Пять минут читает фриц, десять читает, полчаса читает… А баба, хоть и не с руки, обегай его с коромыслом да с ведёрками аж за версту, спускайся к роднику по Сорочкиной горе, меж Савинкиными и Меркуловыми.
Кто его знает, фрица того? Может, штудирует попутно разработанную ещё накануне войны инструкцию поведения на оккупированных территориях СССР, в которой росчерком пера уничтожались миллионы «представителей неарийской расы». «Вы должны уяснить себе, – вдалбливали в башку, развязывали руки и так обнаглевшему захватчику эти «Двенадцать заповедей поведения немцев на Востоке и их обращения с русскими», – что вы на целые столетия являетесь представителями великой Германии и знаменосцами национал-социалистической революции в новой Европе. Поэтому вы должны с сознанием своего достоинства проводить самые жёсткие и самые беспощадные мероприятия, которые потребует от вас государство».

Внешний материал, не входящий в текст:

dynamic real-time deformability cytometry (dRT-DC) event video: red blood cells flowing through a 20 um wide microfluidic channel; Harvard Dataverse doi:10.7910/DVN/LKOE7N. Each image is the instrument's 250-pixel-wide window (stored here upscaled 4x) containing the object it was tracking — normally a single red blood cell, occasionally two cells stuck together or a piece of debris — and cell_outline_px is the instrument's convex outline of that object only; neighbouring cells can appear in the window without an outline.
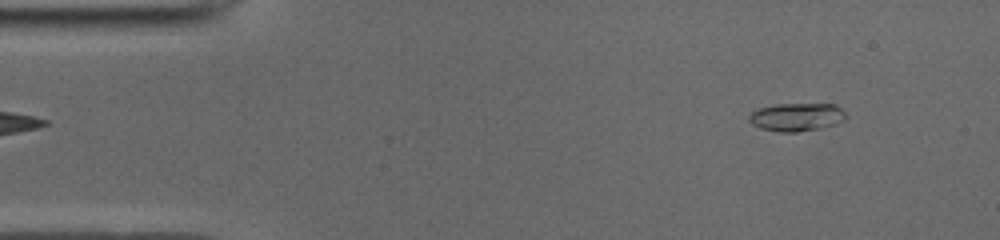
{"species": "common noctule bat (a hibernating species)", "species_latin": "Nyctalus noctula", "temperature_condition": "cold", "stored_images_in_passage": 46, "camera_frame_rate_fps": 3000, "um_per_image_px": 0.085, "animal": {"sex": "male", "body_mass_g": 19.0, "forearm_length_mm": 50.8}, "frame": {"image": 1, "passage_image": 1, "time_ms": 0.0, "image_size_px": [1000, 240], "cell_outline_px": [[848, 116], [844, 120], [836, 124], [820, 128], [796, 132], [780, 132], [760, 128], [752, 124], [748, 120], [748, 116], [752, 112], [760, 108], [776, 104], [836, 104]], "centroid_in_image_um": [67.72, 9.95], "position_along_channel_um": 17.3, "area_um2": 15.9}}
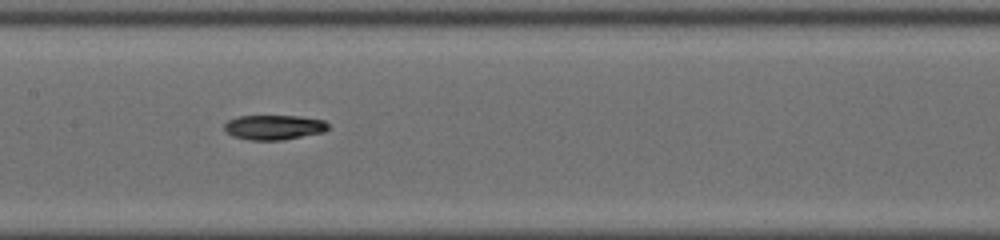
{"frame": {"image": 2, "passage_image": 20, "time_ms": 6.333, "image_size_px": [1000, 240], "cell_outline_px": [[328, 128], [324, 132], [280, 140], [248, 140], [232, 136], [224, 128], [224, 124], [228, 120], [236, 116], [300, 116], [324, 120], [328, 124]], "centroid_in_image_um": [23.27, 10.81], "position_along_channel_um": 184.1, "area_um2": 14.97}}
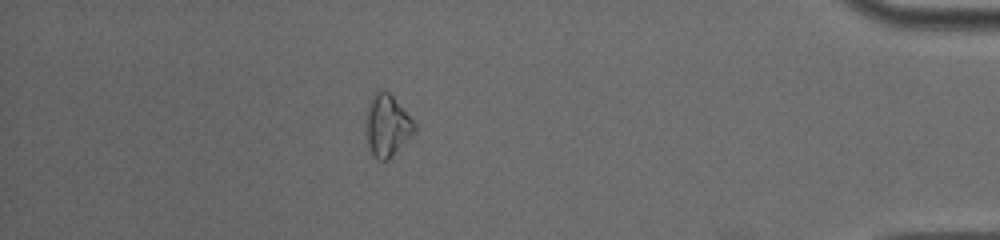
{"frame": {"image": 3, "passage_image": 40, "time_ms": 13.0, "image_size_px": [1000, 240], "cell_outline_px": [[416, 132], [388, 160], [380, 160], [372, 152], [368, 144], [368, 108], [372, 96], [376, 92], [384, 88], [392, 96], [416, 124]], "centroid_in_image_um": [32.96, 10.67], "position_along_channel_um": 402.2, "area_um2": 16.82}, "authors_computed_cell_mechanics": {"area_um2": 15.2014, "velocity_mm_per_s": 3.9726, "shape_relaxation_time_tau1_ms": 4.0998, "shape_relaxation_time_tau2_ms": 5.6932, "deformation_change_tau1": 0.1356, "deformation_change_tau2": 0.1175}}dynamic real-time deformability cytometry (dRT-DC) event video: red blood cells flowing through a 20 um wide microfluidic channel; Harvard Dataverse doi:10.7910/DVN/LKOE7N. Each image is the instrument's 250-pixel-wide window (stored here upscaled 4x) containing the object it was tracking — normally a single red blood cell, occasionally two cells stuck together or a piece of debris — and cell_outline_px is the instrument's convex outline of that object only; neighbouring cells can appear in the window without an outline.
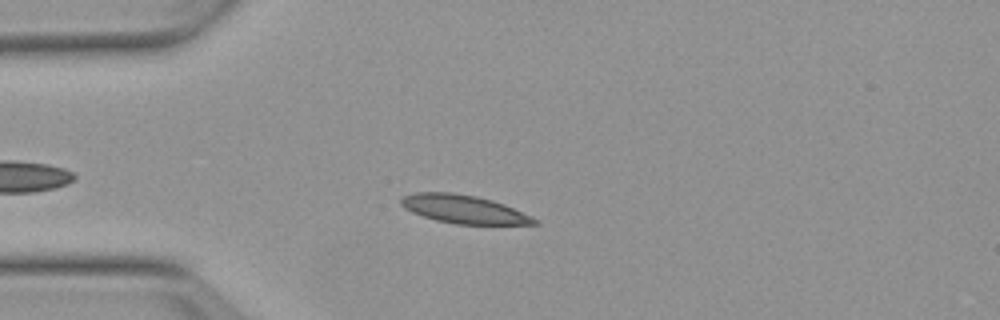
{"species": "Egyptian fruit bat (a non-hibernating species)", "species_latin": "Rousettus aegyptiacus", "temperature_condition": "warm", "stored_images_in_passage": 43, "camera_frame_rate_fps": 3000, "um_per_image_px": 0.085, "animal": {"sex": "female"}, "frame": {"image": 1, "passage_image": 9, "time_ms": 2.667, "image_size_px": [1000, 320], "cell_outline_px": [[540, 224], [456, 224], [436, 220], [412, 212], [404, 208], [400, 204], [400, 196], [416, 192], [452, 192], [476, 196], [492, 200], [504, 204], [532, 216], [540, 220]], "centroid_in_image_um": [39.42, 17.77], "position_along_channel_um": 45.6, "area_um2": 22.08}}
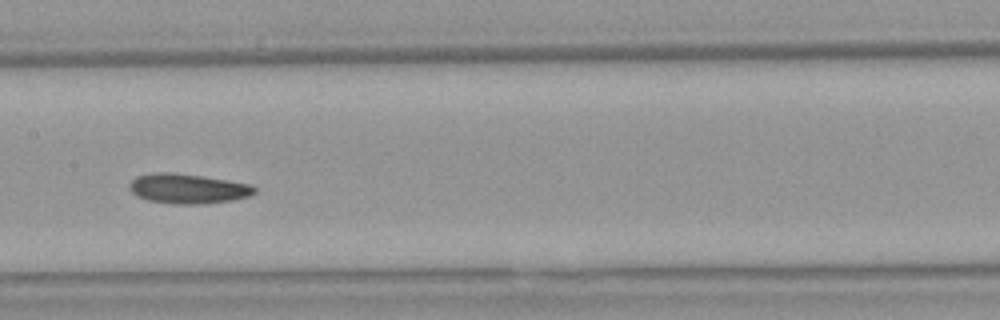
{"frame": {"image": 2, "passage_image": 22, "time_ms": 7.0, "image_size_px": [1000, 320], "cell_outline_px": [[256, 192], [248, 196], [232, 200], [204, 204], [172, 204], [148, 200], [136, 196], [128, 188], [128, 184], [136, 176], [152, 172], [172, 172], [228, 180], [248, 184], [256, 188]], "centroid_in_image_um": [15.91, 16.03], "position_along_channel_um": 191.5, "area_um2": 21.79}}
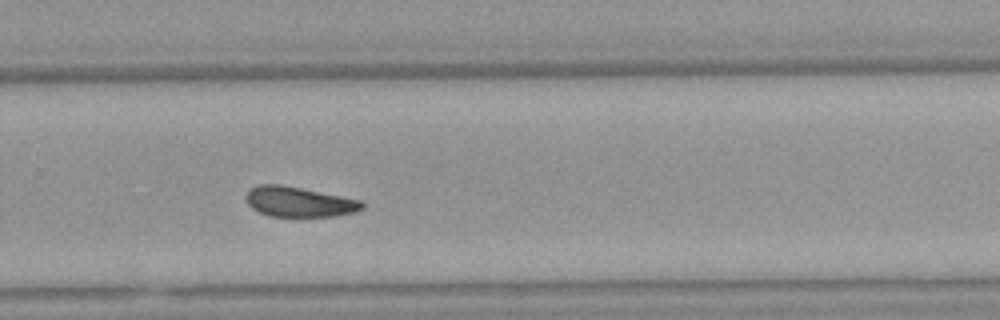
{"frame": {"image": 3, "passage_image": 31, "time_ms": 10.0, "image_size_px": [1000, 320], "cell_outline_px": [[364, 208], [356, 212], [336, 216], [268, 216], [252, 208], [248, 204], [244, 196], [248, 188], [256, 184], [280, 184], [360, 200], [364, 204]], "centroid_in_image_um": [25.36, 17.15], "position_along_channel_um": 304.4, "area_um2": 20.4}, "authors_computed_cell_mechanics": {"area_um2": 20.8658, "velocity_mm_per_s": 3.7786, "shape_relaxation_time_tau1_ms": 5.2138, "shape_relaxation_time_tau2_ms": 4.8901, "deformation_change_tau1": 0.1408, "deformation_change_tau2": 0.1112}}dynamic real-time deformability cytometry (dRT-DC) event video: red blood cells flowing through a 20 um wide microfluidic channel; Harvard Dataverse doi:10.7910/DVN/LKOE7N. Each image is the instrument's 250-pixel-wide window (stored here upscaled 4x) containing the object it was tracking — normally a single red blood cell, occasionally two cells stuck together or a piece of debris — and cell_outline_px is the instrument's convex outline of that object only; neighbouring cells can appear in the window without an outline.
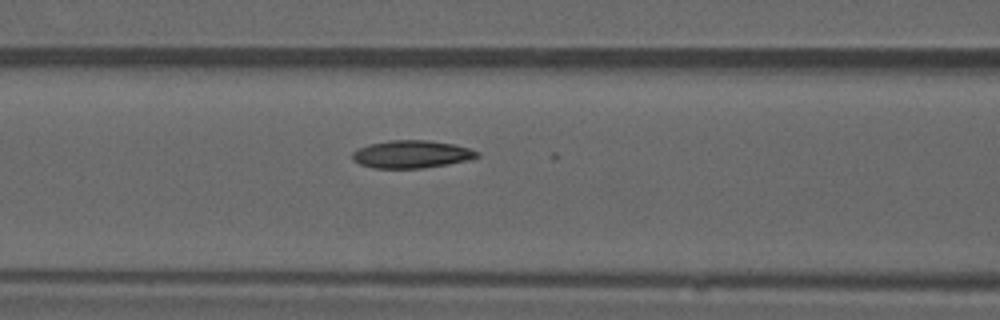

 Немец, особенно мелкая сошка, – исполнительный, приказной крючок, всегда чётко следует предписаниям. Вот и в деревнях наших гайки закручивал на славу! С самого первого дня по избам да заборам поразвесил, начитавшись указаний своих вождей, правила «нового порядка». Бельмом белела эта бумажка и на крыльце у Андрияхиных. Всё прописанное сводилось к одной последней строке: «За невыполнение правил – расстрел или повешенье!»

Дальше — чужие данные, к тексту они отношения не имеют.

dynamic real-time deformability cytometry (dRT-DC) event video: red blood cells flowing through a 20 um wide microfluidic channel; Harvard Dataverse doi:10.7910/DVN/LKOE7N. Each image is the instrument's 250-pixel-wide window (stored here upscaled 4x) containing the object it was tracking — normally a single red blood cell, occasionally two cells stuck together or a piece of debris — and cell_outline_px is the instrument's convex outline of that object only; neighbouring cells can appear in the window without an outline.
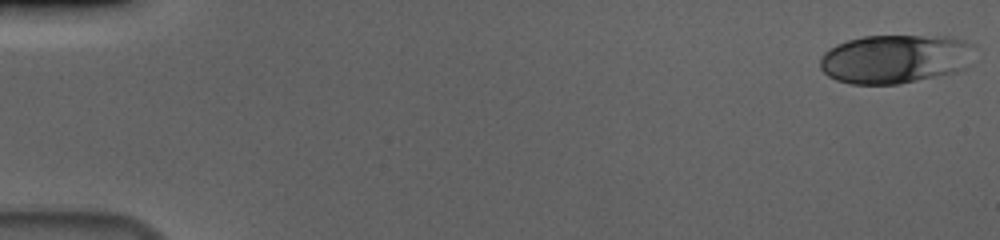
{"species": "human", "species_latin": "Homo sapiens", "temperature_condition": "cold", "stored_images_in_passage": 56, "camera_frame_rate_fps": 3000, "um_per_image_px": 0.085, "donor": {"sex": "male"}, "frame": {"image": 1, "passage_image": 1, "time_ms": 0.0, "image_size_px": [1000, 240], "cell_outline_px": [[976, 44], [964, 68], [956, 72], [900, 84], [852, 84], [836, 80], [828, 76], [820, 68], [820, 56], [828, 48], [836, 44], [848, 40], [864, 36], [952, 36]], "centroid_in_image_um": [76.07, 5.0], "position_along_channel_um": 8.9, "area_um2": 44.22}}
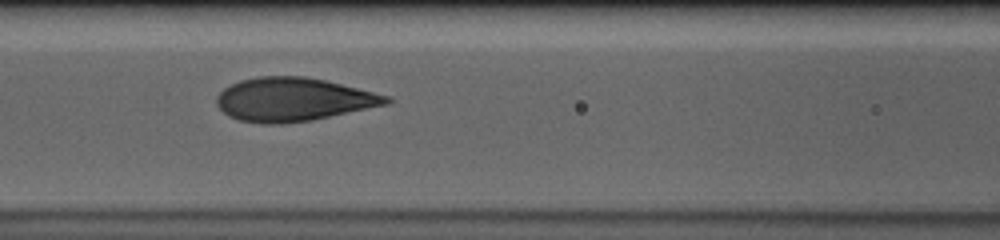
{"frame": {"image": 2, "passage_image": 25, "time_ms": 8.0, "image_size_px": [1000, 240], "cell_outline_px": [[392, 100], [388, 104], [312, 120], [280, 124], [264, 124], [240, 120], [228, 116], [216, 104], [216, 96], [224, 88], [240, 80], [260, 76], [304, 76], [324, 80], [392, 96]], "centroid_in_image_um": [24.93, 8.45], "position_along_channel_um": 141.7, "area_um2": 42.95}}
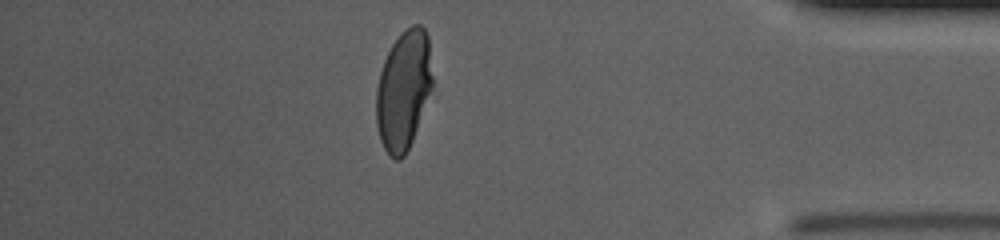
{"frame": {"image": 3, "passage_image": 49, "time_ms": 16.0, "image_size_px": [1000, 240], "cell_outline_px": [[432, 88], [412, 140], [404, 156], [400, 160], [396, 160], [388, 156], [380, 140], [376, 124], [376, 88], [380, 72], [384, 60], [392, 44], [400, 32], [412, 24], [420, 24], [424, 28], [428, 36], [432, 76]], "centroid_in_image_um": [34.28, 7.65], "position_along_channel_um": 400.9, "area_um2": 39.19}, "authors_computed_cell_mechanics": {"area_um2": 42.3385, "velocity_mm_per_s": 3.6602, "shape_relaxation_time_tau1_ms": 5.5233, "shape_relaxation_time_tau2_ms": null, "deformation_change_tau1": 0.209, "deformation_change_tau2": null}}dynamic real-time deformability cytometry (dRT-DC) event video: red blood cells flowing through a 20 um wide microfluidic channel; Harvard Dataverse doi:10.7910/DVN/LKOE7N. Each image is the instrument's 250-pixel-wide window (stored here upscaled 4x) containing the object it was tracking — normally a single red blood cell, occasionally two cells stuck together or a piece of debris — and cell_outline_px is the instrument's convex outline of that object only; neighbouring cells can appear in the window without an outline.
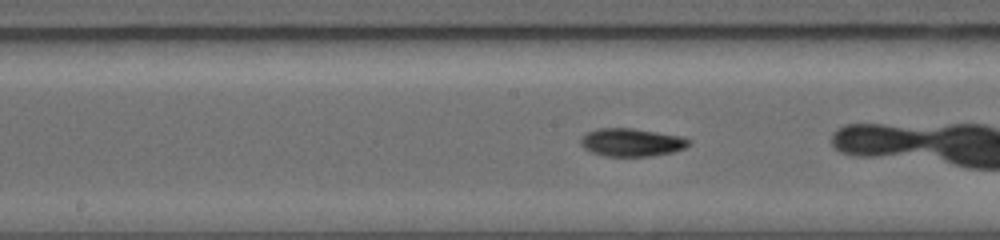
{"species": "common noctule bat (a hibernating species)", "species_latin": "Nyctalus noctula", "temperature_condition": "warm", "stored_images_in_passage": 13, "camera_frame_rate_fps": 5000, "um_per_image_px": 0.085, "animal": {"sex": "female", "body_mass_g": 19.0, "forearm_length_mm": 56.7}, "frame": {"image": 1, "passage_image": 10, "time_ms": 3.2, "image_size_px": [1000, 240], "cell_outline_px": [[692, 144], [684, 148], [672, 152], [652, 156], [604, 156], [592, 152], [584, 148], [580, 144], [580, 136], [588, 132], [600, 128], [632, 128], [684, 136], [692, 140]], "centroid_in_image_um": [53.72, 12.09], "position_along_channel_um": 194.5, "area_um2": 17.86}}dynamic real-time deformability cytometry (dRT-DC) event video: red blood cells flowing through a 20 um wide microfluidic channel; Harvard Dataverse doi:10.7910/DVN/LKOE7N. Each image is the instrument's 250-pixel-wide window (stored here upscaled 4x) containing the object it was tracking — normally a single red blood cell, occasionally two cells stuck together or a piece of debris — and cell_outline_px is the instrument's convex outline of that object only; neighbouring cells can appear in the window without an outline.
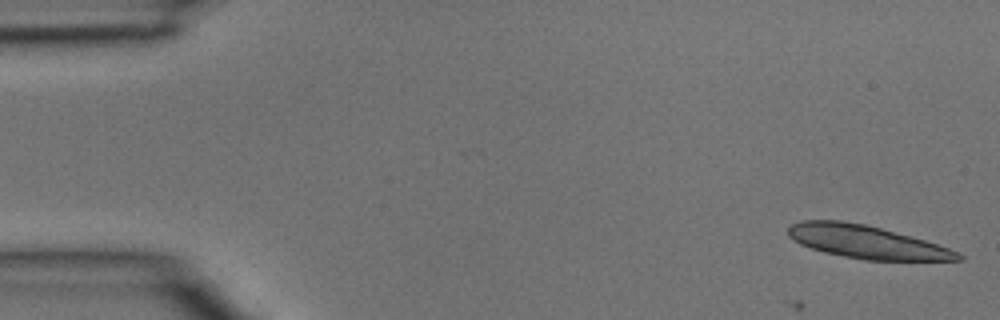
{"species": "common noctule bat (a hibernating species)", "species_latin": "Nyctalus noctula", "temperature_condition": "room temperature", "stored_images_in_passage": 4, "camera_frame_rate_fps": 3000, "um_per_image_px": 0.085, "animal": {"sex": "male", "body_mass_g": 15.6}, "frame": {"image": 1, "passage_image": 1, "time_ms": 0.0, "image_size_px": [1000, 320], "cell_outline_px": [[964, 260], [864, 260], [824, 252], [800, 244], [788, 236], [788, 228], [792, 224], [800, 220], [840, 220], [864, 224], [880, 228], [924, 240], [960, 252], [964, 256]], "centroid_in_image_um": [73.64, 20.56], "position_along_channel_um": 11.4, "area_um2": 32.37}}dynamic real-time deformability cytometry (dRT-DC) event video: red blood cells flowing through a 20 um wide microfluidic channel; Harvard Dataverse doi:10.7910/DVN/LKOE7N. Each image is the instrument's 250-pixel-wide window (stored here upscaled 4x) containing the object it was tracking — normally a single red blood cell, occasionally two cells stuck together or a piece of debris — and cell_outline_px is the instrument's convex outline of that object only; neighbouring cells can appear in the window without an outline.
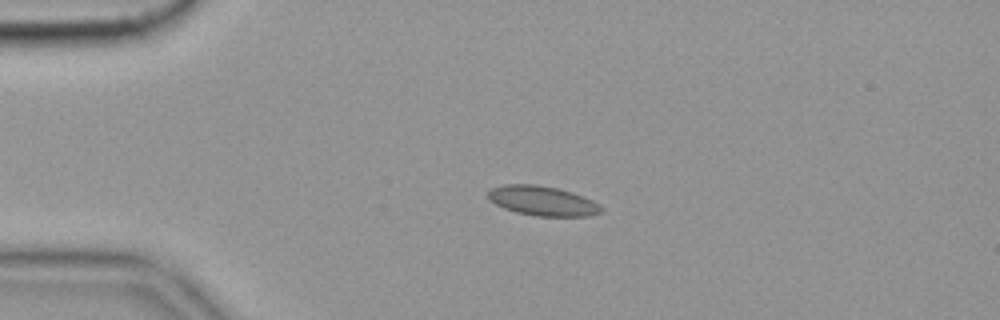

Несчастные, оставшиеся в оккупации (в основном женщины, дети и старики), были совершенно беспомощны, хлебнули горюшка сполна.
Ежедневно деревенских, от пятнадцатилетних мальчишек до стариков, выгоняли полицейские по разнарядке коменданта Давыдо;ва на общественные работы. Чистились от снега просёлки, тщательно засыпались промоины, вырубался кустарник с обочин, выкашивались лопухи и крапива.
С фашистом шутки плохи, у него пёс цепной вместо души, – всякое уклонение от работы рассматривалось как саботаж. Работали под надзором полицаев или под прицелом немецкой охраны. Чуть что, замешкался, – получи удар палкой по спине или рёбрам. «За работу, – вспоминают пережившие оккупацию, – выдавался мизерный паёк: хлеб с опилками, неочищенная гречиха, обрат с молокозавода. Но даже это было большим подспорьем для голодавших семей – на безрыбье и рак – рыба».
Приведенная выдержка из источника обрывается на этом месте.